The lessons for leadership are clear. First, for leaders to perform at their personal bests they must experience the project itself as enjoyable and challenging. They must feel it is one which calls upon them to use all of their skills and talents to the fullest. Second, if leaders wish to get the best from others, they must search for opportunities for people to create or outdo themselves. Leaders must find opportunities for people to solve problems, make discoveries, explore new ground, reach a difficult goal or figure out how to deal with an external threat. And they must make it fun.

Third, leaders must know their people. In order to find the proper balance between action opportunities and individual skills, leaders must know what others can do and what they find personally challenging. It’s not just what challenges the leader that’s important. It’s what challenges everyone and is within their capabilities to perform.

Action Commitments

Here are some suggestions on how you can search for challenging opportunities in your leadership role:

1. Treat every job as an adventure. Even if you’ve been in your job for years, treat today as if it were your first day. Ask yourself, "If I were just starting this job what would I do?" Chances are you would do some things differently. Begin doing those things now.

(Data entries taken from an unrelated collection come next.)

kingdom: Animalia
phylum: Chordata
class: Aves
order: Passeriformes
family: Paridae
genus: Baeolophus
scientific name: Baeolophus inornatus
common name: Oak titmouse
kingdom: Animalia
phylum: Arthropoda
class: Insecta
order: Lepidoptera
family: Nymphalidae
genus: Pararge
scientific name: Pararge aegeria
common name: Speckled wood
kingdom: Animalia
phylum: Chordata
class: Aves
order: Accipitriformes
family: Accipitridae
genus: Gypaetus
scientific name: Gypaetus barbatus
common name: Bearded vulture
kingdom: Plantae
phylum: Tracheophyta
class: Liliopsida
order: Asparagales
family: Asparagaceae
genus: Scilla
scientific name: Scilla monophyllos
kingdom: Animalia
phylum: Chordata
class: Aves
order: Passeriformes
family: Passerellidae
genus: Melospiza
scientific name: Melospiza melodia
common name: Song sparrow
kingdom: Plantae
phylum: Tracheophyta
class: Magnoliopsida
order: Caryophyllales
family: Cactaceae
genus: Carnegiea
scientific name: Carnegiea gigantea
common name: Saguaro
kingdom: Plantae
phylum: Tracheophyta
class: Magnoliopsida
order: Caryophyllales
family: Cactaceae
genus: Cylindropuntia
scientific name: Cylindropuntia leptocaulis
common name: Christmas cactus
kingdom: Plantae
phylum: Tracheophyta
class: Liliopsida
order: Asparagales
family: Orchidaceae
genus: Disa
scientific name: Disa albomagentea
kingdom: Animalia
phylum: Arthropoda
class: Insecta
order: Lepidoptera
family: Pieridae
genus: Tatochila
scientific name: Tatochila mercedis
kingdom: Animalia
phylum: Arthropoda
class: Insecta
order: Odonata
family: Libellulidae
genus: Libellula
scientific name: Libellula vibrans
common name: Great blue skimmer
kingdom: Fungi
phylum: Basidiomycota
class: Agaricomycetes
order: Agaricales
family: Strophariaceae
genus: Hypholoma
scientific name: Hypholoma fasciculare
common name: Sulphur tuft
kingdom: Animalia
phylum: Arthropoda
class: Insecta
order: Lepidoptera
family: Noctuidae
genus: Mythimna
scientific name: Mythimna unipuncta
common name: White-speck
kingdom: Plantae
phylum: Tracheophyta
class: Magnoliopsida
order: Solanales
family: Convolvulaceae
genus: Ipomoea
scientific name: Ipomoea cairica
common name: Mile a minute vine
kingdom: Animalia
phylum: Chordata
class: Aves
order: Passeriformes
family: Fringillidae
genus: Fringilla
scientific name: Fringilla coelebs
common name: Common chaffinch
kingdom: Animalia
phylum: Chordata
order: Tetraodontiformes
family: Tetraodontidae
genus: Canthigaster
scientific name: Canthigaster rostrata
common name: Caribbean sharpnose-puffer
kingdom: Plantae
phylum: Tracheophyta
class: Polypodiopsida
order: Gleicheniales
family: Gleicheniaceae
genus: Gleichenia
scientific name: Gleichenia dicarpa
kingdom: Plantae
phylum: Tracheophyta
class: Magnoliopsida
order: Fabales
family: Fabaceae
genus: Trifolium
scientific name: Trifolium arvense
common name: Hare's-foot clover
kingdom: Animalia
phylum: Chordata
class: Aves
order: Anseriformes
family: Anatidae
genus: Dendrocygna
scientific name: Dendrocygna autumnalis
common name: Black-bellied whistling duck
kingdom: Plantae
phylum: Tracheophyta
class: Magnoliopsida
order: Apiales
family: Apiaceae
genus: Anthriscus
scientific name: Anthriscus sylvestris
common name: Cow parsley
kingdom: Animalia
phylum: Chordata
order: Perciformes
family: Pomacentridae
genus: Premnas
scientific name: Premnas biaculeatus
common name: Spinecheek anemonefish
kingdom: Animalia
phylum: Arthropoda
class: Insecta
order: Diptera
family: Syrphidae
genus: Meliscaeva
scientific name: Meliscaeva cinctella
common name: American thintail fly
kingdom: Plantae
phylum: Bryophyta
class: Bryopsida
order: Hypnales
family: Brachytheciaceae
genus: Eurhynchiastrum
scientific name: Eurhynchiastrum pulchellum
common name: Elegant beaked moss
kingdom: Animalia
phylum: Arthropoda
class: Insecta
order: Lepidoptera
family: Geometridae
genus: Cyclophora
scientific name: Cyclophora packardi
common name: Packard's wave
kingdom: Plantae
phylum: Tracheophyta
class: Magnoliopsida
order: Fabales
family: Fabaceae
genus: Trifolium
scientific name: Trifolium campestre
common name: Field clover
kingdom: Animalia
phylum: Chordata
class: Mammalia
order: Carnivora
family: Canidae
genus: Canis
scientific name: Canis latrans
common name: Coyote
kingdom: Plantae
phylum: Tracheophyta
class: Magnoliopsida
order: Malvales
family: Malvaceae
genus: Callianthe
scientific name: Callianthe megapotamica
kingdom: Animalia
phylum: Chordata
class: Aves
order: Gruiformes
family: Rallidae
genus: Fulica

2. Treat every new assignment as a turnaround, even if it isn't. Ask for a tough assignment. Ask your managers to give you an opportunity to take on that losing operation. Challenge is the training ground for leadership. There’s no better way for you to test your own limits than to voluntarily place yourself in difficult jobs.

3. Question the status quo. Right now make a list of all the practices in your organization that fit this description: "That's the way we’ve always done it around here.”  For each one ask yourself: "How useful is this to becoming the best we can become? How useful is this to stimulating creativity and innovation?" If your answers are, "Absolutely essential," then keep it. If not, find a way to change it. Review all the policies and procedures. Ask yourself the same question and take the same action. Vow to eliminate every stupid rule and every needless routine within the next quarter.

4. Go out and find something that is broken. There's is an old cliché that says "If it ain't broke, don't fix it." Nothing could stifle innovation more than that attitude. There’s always something that needs fixing in every organization. Go find the things that need fixing in yours. Wander around the plant, the store, the branch, or the office. Look for things that don’t seem right. Ask questions. Probe.

5. Add adventure to every job. Leaders are not the only ones who do their best when challenged. All of us do. For people to excel, they must find what they do intrinsically motivating--rewarding in and of itself. Challenge, we’ve learned, is the key ingredient in activities that are enjoyable. Look for ways to add challenge to the jobs of people in your unit.

You can do this by asking people to join you in solving problems or by asking them for creative ideas. Or by delegating more than just the routine jobs, like filling out forms. The magic of quality circles is challenge. People who were previously never asked for the time of day, are now given the problem-solving tools and the opportunity to contribute.

6. Make the adventure fun. Find ways to make the job fun for yourself and others. If you aren’t having fun doing what you’re doing, chances are you’re not doing the best you can do. And the same is true for others.

We’re not talking about a laugh-a-minute party here. Every moment cannot be fun, but the overall experience can be. There’s absolutely no reason why every employee cannot be given the opportunity to solve a problem, create a process, or learn a new operation.

When it comes to getting extraordinary things done in organizations, challenge provides the opportunity for greatness. The first leadership challenge is to find those opportunities to change, grow, innovate and improve. We wish you an exciting journey.